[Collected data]
************

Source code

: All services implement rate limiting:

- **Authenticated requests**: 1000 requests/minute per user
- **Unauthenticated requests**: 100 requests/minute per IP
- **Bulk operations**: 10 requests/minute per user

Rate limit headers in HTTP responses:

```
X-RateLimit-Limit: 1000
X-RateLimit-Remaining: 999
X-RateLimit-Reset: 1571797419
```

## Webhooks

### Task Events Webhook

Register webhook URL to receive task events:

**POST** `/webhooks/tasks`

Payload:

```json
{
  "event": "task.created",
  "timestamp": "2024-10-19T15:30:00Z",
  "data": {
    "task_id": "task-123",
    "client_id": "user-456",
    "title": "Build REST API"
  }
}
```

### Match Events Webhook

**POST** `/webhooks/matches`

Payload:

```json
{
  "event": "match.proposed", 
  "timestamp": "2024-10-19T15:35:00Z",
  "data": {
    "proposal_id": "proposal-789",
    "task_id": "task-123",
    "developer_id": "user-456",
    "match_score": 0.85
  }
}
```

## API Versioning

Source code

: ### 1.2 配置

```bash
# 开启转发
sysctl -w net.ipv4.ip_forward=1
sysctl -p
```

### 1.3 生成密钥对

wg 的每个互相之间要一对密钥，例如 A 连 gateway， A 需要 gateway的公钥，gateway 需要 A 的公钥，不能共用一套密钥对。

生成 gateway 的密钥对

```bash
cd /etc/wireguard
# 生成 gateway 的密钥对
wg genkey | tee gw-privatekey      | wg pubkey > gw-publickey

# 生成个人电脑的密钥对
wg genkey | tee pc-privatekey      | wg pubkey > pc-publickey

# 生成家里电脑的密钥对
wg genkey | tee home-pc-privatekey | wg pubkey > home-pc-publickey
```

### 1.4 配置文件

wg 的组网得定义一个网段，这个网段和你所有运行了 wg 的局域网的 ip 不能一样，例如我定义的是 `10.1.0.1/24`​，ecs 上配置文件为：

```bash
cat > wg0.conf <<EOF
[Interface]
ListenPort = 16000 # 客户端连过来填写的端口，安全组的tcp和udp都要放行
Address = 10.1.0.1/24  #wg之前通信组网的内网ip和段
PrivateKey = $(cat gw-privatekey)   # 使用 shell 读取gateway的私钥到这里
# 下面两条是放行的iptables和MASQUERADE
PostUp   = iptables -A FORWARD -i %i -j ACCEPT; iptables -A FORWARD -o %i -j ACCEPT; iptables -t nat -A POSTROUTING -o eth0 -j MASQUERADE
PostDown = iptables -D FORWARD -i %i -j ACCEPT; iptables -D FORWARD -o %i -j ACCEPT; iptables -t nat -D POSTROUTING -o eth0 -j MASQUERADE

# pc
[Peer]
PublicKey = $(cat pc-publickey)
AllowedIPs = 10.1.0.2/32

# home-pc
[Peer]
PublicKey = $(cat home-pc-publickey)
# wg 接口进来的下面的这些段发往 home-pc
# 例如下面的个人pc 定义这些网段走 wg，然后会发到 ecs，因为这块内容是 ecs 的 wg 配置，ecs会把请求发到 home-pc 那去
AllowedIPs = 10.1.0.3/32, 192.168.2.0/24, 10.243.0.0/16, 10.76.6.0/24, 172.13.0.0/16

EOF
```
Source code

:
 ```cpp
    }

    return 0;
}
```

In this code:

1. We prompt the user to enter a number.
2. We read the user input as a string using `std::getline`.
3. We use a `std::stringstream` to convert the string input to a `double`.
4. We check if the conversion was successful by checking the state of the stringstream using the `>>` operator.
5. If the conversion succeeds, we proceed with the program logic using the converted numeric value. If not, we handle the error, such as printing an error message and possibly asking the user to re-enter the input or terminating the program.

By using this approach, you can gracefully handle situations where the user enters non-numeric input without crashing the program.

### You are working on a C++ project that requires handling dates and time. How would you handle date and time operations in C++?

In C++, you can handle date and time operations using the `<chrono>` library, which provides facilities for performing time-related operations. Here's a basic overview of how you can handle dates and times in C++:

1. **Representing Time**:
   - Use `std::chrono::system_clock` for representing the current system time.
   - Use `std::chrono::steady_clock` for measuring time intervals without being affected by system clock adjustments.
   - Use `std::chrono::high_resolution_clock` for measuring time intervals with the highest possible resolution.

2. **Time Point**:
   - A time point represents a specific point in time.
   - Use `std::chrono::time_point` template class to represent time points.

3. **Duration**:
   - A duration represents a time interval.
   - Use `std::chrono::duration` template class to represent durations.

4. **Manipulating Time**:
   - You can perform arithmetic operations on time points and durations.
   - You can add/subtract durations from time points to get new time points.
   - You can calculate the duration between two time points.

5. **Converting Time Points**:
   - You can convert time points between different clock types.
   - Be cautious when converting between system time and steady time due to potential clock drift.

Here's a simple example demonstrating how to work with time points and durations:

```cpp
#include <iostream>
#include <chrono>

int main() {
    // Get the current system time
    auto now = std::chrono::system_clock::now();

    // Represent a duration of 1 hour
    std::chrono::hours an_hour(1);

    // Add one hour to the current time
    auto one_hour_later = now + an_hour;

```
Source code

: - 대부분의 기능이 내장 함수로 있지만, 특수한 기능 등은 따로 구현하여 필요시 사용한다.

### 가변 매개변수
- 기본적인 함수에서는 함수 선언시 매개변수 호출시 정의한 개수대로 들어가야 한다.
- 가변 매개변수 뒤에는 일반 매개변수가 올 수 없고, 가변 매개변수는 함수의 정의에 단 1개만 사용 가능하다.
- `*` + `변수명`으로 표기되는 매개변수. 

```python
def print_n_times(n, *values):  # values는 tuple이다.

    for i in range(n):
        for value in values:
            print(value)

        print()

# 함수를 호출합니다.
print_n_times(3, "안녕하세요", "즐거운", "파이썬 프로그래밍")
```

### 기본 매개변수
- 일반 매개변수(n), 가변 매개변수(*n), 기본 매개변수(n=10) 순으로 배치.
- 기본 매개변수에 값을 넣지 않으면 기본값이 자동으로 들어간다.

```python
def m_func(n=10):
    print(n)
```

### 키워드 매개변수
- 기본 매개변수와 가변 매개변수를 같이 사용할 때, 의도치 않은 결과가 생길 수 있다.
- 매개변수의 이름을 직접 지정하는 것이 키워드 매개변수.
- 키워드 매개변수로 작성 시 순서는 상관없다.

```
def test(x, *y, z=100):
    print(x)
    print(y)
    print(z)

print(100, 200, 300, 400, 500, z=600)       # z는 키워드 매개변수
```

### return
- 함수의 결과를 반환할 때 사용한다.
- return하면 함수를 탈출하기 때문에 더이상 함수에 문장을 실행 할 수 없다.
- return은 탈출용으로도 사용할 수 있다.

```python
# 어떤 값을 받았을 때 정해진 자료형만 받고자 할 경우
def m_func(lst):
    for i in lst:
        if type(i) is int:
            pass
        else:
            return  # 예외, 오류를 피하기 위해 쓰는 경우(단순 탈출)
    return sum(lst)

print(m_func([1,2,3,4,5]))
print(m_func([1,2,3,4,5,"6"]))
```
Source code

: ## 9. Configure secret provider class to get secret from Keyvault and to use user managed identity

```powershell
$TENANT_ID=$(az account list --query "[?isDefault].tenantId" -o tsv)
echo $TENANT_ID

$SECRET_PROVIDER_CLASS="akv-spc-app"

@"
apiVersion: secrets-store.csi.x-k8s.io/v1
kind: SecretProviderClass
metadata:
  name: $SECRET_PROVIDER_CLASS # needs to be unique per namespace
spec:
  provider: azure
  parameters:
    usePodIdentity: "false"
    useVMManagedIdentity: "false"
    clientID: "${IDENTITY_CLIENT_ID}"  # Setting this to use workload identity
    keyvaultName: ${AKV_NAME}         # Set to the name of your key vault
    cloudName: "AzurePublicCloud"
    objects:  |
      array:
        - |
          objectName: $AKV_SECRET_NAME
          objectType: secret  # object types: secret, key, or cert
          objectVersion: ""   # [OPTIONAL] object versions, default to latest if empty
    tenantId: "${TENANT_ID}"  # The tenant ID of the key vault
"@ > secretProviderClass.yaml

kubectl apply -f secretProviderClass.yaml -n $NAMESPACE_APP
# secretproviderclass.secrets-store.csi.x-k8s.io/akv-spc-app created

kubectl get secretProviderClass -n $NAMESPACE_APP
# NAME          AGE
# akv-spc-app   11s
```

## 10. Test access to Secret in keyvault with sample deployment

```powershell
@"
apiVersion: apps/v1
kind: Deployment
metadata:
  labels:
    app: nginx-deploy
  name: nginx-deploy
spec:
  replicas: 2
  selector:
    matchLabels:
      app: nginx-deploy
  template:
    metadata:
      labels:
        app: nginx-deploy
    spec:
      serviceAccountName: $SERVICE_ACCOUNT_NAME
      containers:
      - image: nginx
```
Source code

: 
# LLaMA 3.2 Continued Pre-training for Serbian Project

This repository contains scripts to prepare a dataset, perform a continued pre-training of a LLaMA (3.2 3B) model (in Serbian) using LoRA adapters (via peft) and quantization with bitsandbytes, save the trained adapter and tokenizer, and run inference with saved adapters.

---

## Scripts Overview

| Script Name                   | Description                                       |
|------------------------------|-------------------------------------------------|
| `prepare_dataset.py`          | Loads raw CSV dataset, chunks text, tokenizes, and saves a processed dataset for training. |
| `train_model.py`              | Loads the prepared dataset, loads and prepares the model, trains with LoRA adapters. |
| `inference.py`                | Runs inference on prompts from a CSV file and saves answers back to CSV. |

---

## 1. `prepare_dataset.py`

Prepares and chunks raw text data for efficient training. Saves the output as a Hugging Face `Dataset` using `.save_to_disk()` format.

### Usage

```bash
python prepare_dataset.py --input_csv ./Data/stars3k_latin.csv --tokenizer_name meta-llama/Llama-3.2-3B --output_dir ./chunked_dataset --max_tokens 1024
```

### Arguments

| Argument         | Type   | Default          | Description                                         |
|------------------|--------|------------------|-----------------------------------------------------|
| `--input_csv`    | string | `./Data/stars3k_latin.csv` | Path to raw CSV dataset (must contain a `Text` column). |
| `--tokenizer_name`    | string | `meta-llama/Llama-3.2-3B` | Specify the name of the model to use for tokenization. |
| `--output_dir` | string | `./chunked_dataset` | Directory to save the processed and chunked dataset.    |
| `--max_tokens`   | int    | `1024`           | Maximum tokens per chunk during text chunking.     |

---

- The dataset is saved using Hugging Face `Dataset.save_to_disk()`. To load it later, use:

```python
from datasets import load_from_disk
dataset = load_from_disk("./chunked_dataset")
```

************

**Exercise instructions**
Return exactly the lines from the beginning of the data above through the one containing "- **Bulk operations**: 10", please. Include both end lines and add nothing else.

**Written response**
Source code

: All services implement rate limiting:

- **Authenticated requests**: 1000 requests/minute per user
- **Unauthenticated requests**: 100 requests/minute per IP
- **Bulk operations**: 10 requests/minute per user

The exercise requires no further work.